Start of Data for the task
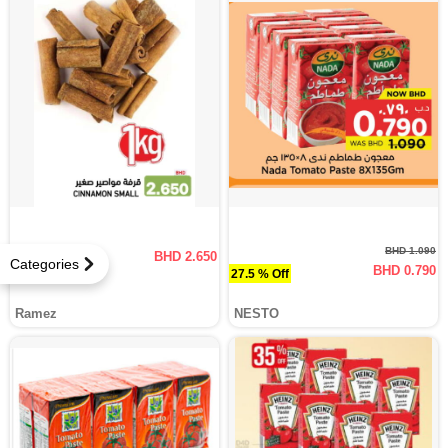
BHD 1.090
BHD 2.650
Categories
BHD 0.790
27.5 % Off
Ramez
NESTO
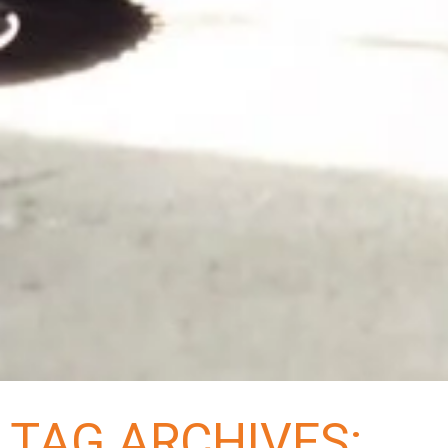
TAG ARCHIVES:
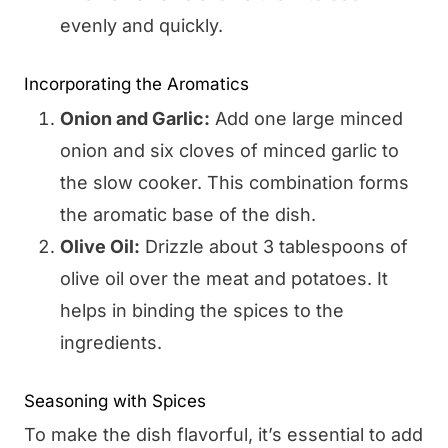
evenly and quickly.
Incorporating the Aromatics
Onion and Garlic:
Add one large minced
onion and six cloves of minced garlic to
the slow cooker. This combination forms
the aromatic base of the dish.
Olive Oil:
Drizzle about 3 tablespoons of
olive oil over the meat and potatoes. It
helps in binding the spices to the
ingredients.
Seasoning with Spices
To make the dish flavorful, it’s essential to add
End of Data for the task
### Your objective
Only the text of the entries belongs in the answer, copied exactly; the pictures stay out.

### Answer box
BHD 1.090
BHD 2.650
Categories
BHD 0.790
27.5 % Off
Ramez
NESTO
TAG ARCHIVES:
evenly and quickly.
Incorporating the Aromatics
Onion and Garlic:
Add one large minced
onion and six cloves of minced garlic to
the slow cooker. This combination forms
the aromatic base of the dish.
Olive Oil:
Drizzle about 3 tablespoons of
olive oil over the meat and potatoes. It
helps in binding the spices to the
ingredients.
Seasoning with Spices
To make the dish flavorful, it’s essential to add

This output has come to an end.